SUPPLIED DATA:
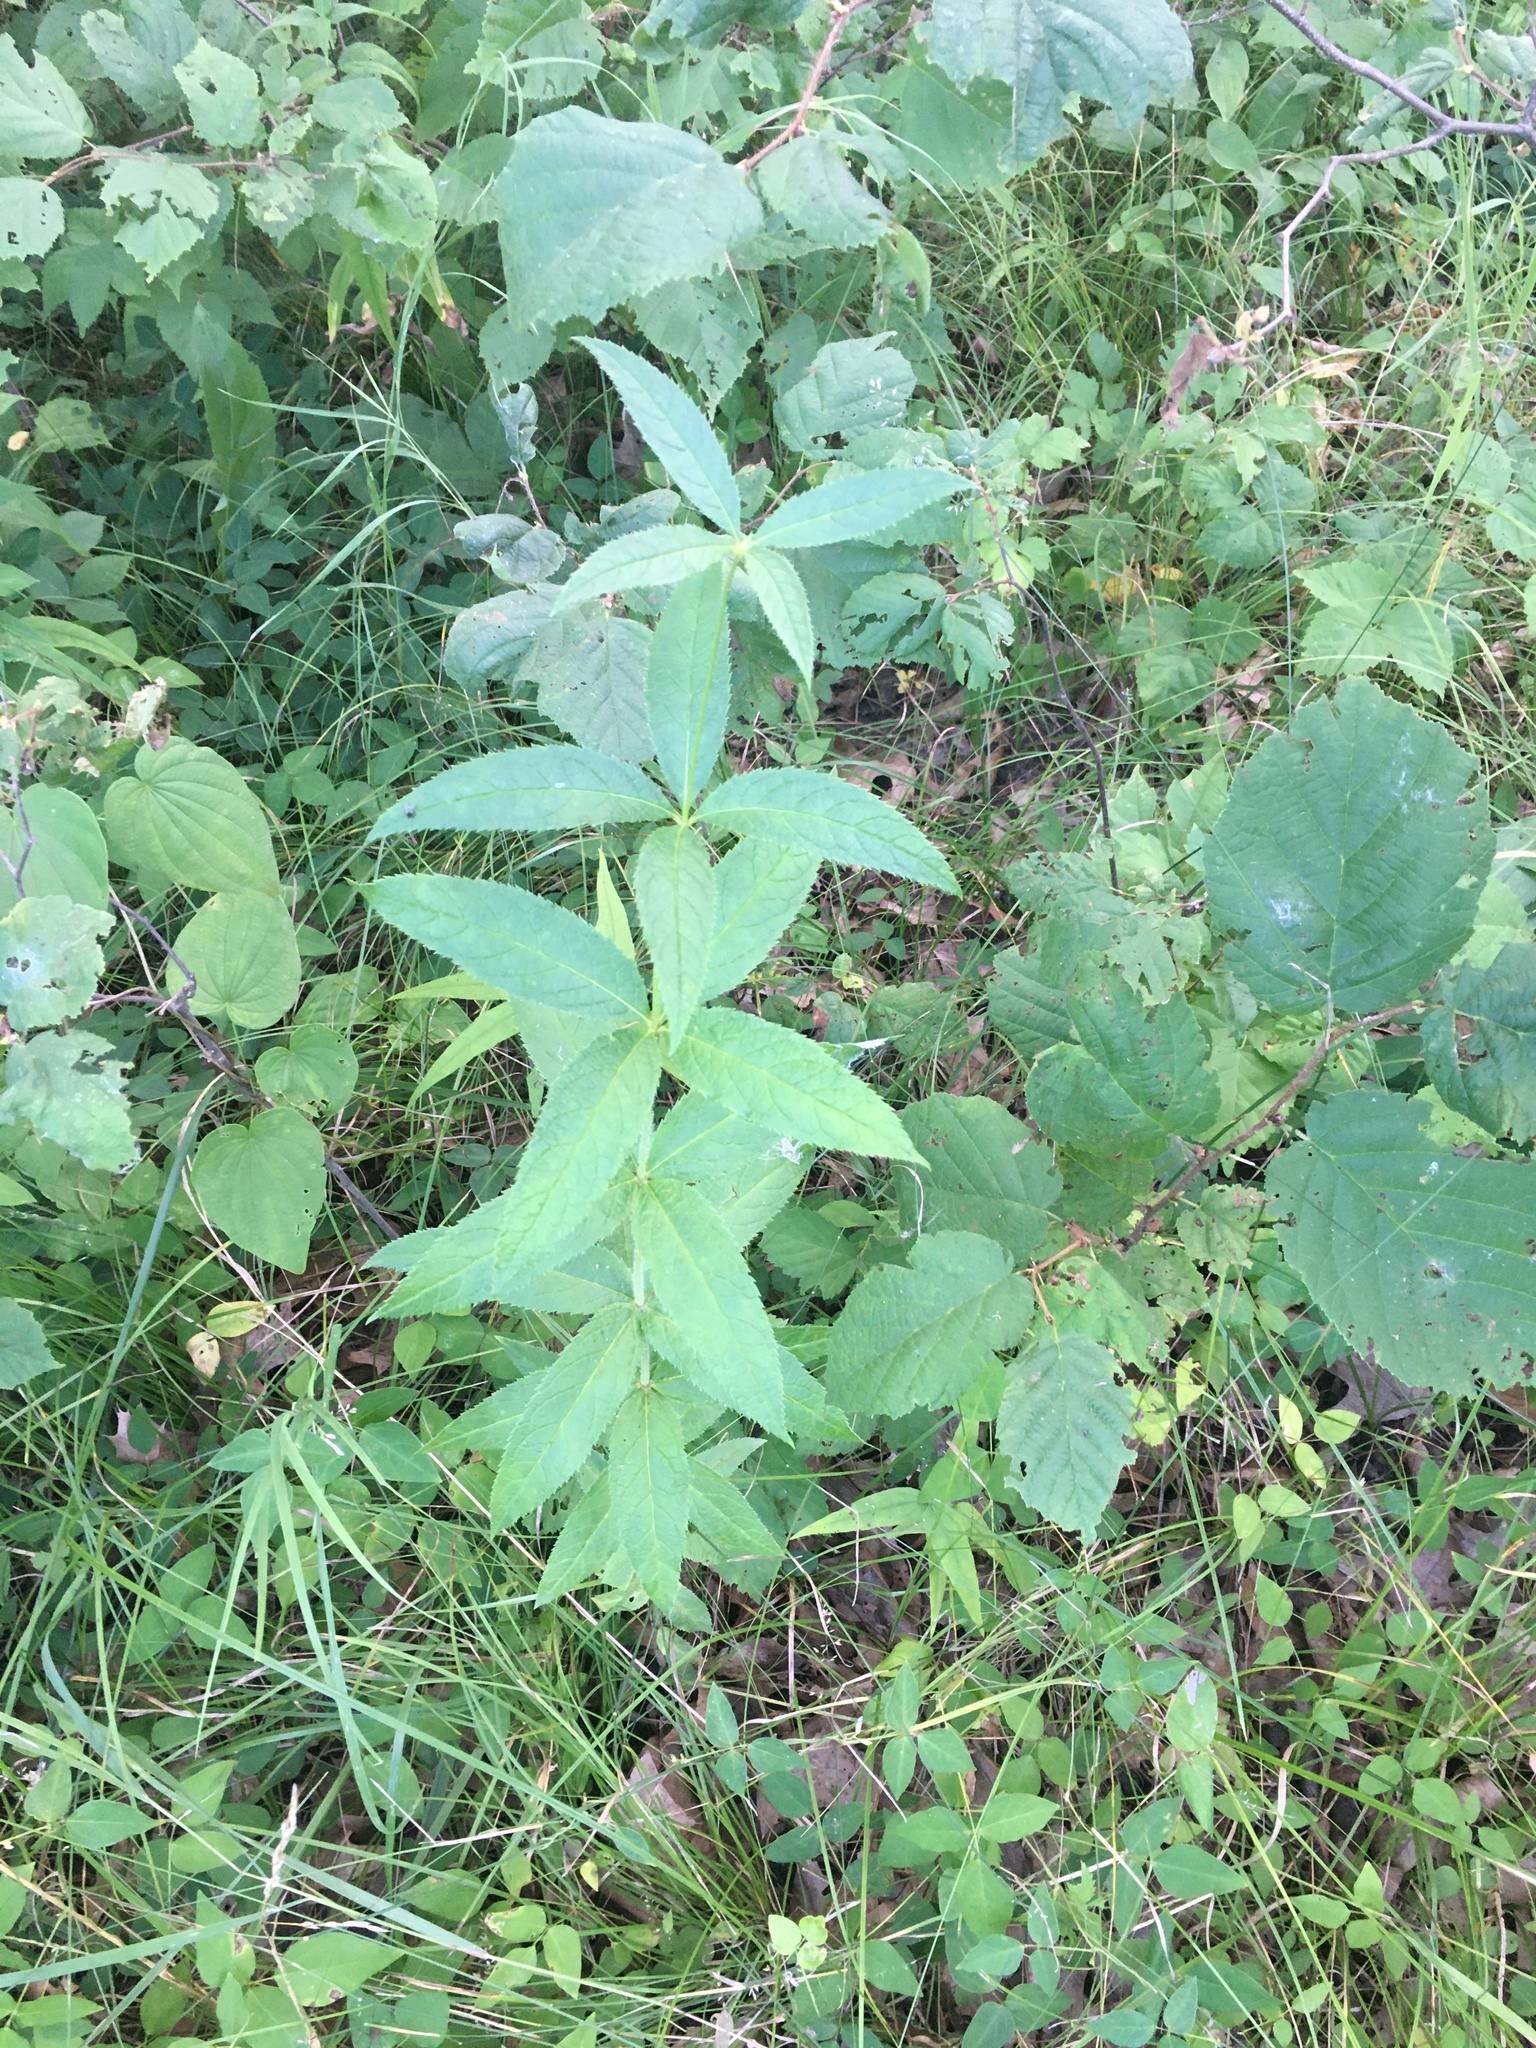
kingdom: Plantae
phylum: Tracheophyta
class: Magnoliopsida
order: Lamiales
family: Plantaginaceae
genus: Veronicastrum
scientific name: Veronicastrum virginicum
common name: Blackroot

OBJECTIVE: Rewrite the data above with "vernacular name" substituted for "common name", keeping every other word the same. Leave the pictures out of your version.

RIGHT ANSWER:
kingdom: Plantae
phylum: Tracheophyta
class: Magnoliopsida
order: Lamiales
family: Plantaginaceae
genus: Veronicastrum
scientific name: Veronicastrum virginicum
vernacular name: Blackroot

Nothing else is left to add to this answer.